= Ambiance Matchmaking =

Ambiance Matchmaking is an exclusive matchmaking service that caters to highly accomplished single professionals. It offers a very selective and personalized matchmaking service, with a 27% acceptance rate in 2018. It was founded in 2002 and is headquartered in San Francisco, California. Leslie Wardman is the company's founder, chief executive officer, and matchmaker. The company works on local, national, and international levels, with offices in New York City, San Francisco, Los Angeles, Orange County, San Diego, Chicago, Tulsa, and Oklahoma City. The company works with CEOs, executives, founders, entrepreneurs, high-net-worth individuals, and celebrities. Ninety-five percent of its clients have college degrees and 70 percent have advanced degrees.

==History==
Leslie Wardman , a former ESPN executive, founded Ambiance Matchmaking in 2002 in Tulsa, Oklahoma.
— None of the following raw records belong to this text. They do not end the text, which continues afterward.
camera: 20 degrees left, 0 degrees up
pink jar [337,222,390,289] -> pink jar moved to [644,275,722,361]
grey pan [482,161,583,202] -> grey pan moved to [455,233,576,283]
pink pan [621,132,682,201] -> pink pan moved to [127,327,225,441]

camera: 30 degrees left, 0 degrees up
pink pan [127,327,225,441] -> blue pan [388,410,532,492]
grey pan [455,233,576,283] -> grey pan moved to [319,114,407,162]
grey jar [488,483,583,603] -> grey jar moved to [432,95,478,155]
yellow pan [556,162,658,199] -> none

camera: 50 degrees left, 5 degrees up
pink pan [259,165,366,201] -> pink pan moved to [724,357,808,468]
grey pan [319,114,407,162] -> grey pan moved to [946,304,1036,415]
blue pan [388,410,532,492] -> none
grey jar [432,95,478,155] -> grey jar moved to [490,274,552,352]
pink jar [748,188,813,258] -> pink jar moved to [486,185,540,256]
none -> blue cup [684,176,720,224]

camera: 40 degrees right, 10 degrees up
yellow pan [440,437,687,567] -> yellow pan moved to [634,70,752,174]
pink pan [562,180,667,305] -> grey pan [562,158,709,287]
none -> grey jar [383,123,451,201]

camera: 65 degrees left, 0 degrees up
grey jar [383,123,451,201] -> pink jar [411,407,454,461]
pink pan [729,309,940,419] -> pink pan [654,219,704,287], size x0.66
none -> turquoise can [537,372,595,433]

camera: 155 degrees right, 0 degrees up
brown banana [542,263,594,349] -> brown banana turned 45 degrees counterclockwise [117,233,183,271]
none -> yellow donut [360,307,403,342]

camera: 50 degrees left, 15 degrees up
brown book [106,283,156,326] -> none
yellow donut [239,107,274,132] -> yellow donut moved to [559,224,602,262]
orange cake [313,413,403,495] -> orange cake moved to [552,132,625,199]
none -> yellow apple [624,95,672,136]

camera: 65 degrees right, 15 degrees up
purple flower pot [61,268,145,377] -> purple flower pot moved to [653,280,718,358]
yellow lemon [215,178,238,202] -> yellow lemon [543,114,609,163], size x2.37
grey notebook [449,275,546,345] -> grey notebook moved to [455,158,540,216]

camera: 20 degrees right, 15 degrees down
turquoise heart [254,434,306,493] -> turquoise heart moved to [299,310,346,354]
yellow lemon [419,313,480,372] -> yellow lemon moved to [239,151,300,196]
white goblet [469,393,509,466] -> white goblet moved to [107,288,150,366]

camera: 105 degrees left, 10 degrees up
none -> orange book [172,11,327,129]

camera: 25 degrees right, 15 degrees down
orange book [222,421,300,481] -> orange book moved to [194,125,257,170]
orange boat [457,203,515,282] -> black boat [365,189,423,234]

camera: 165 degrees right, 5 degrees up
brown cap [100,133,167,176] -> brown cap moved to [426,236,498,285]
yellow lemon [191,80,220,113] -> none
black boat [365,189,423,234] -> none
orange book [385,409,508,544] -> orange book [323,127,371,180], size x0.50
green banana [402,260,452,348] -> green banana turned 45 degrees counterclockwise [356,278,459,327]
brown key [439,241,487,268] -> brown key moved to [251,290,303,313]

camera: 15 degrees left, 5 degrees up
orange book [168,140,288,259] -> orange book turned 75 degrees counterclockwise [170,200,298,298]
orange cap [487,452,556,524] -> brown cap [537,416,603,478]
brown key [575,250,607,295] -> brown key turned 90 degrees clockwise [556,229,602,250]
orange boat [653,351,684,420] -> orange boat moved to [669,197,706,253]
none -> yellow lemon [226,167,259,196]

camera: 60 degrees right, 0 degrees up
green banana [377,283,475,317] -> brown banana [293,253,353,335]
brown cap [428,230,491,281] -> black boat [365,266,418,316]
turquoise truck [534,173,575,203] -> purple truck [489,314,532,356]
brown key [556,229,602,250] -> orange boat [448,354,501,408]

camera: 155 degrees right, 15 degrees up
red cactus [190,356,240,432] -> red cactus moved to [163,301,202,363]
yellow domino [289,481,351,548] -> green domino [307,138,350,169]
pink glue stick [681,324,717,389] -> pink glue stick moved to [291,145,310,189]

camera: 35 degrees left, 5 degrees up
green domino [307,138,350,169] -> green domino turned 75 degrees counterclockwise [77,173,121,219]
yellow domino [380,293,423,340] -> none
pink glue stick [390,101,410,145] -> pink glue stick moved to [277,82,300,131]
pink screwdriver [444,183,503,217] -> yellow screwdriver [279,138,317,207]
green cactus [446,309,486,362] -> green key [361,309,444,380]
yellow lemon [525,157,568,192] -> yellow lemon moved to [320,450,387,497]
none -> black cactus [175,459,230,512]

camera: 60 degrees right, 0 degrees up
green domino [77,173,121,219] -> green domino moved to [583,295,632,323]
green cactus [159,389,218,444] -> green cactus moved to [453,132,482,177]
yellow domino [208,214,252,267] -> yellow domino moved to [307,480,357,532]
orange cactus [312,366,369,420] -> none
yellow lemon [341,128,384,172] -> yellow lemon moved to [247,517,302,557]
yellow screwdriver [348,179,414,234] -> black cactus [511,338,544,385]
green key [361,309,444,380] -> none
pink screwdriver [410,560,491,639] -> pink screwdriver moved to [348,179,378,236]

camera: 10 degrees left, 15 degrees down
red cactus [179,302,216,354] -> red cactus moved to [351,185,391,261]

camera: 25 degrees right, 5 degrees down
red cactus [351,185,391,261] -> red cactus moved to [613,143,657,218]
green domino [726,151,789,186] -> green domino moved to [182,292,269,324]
Prior to opening Ambiance Matchmaking, Leslie worked for 20 years as an ESPN production and advertising executive followed by three years working as the director of an international matchmaking agency. Leslie has been a guest on several TV and radio shows, written columns on love and dating for major publications, and is the author of the book "Love, Dating & the Beatles." She is currently writing a book on the phenomenon of divorce after seventeen years, titled "Marriage and the 17-Year Itch."